Fra alterne vicende fu completata nel 1518 e, in quel medesimo anno vi fu istituita una confraternita detta di S.Maria o dei Battuti o Disciplinati – più tardi del Confalone – pio sodalizio eretto da papa Leone X con breve 11 aprile 1518 e dotato da Sisto V nel 1596 e da Paolo V nel 1607, di indulgenze. Oltre alla divulgazione del culto mariano, la confraternita aveva il compito di amministrare i beni dell’ospedale, prendendosi cura del miglior funzionamento dell’Ente, di distribuire elemosine e di sostenere economicamente nubende povere.

La chiesa, nel XVII secolo smise di far parte dell’ospedale, che fu trasferito nella nuova sede, nel centro cittadino. Fu quindi ampliata nel 1595 per iniziativa e a spese del giureconsulto Pietro Pettorelli e ricostruita ex novo nel 1804 dalla confraternita che l’aveva in uso, su progetto del bussetano Giuseppe Cavalli che si occupò anche delle decorazioni a stucco.

◆ **DATI FORNITI**:
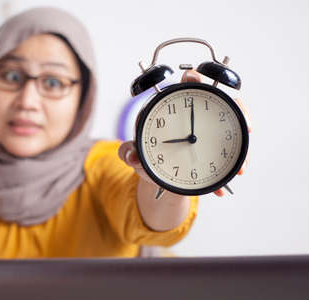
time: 9:01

◆ **ISTRUZIONI DEL COMPITO**: Ricopi per intero il testo sulla chiesa e sulla sua confraternita, senza apportare alcuna modifica.

◆ **RISPOSTA COMPLETA**:
Fra alterne vicende fu completata nel 1518 e, in quel medesimo anno vi fu istituita una confraternita detta di S.Maria o dei Battuti o Disciplinati – più tardi del Confalone – pio sodalizio eretto da papa Leone X con breve 11 aprile 1518 e dotato da Sisto V nel 1596 e da Paolo V nel 1607, di indulgenze. Oltre alla divulgazione del culto mariano, la confraternita aveva il compito di amministrare i beni dell’ospedale, prendendosi cura del miglior funzionamento dell’Ente, di distribuire elemosine e di sostenere economicamente nubende povere.

La chiesa, nel XVII secolo smise di far parte dell’ospedale, che fu trasferito nella nuova sede, nel centro cittadino. Fu quindi ampliata nel 1595 per iniziativa e a spese del giureconsulto Pietro Pettorelli e ricostruita ex novo nel 1804 dalla confraternita che l’aveva in uso, su progetto del bussetano Giuseppe Cavalli che si occupò anche delle decorazioni a stucco.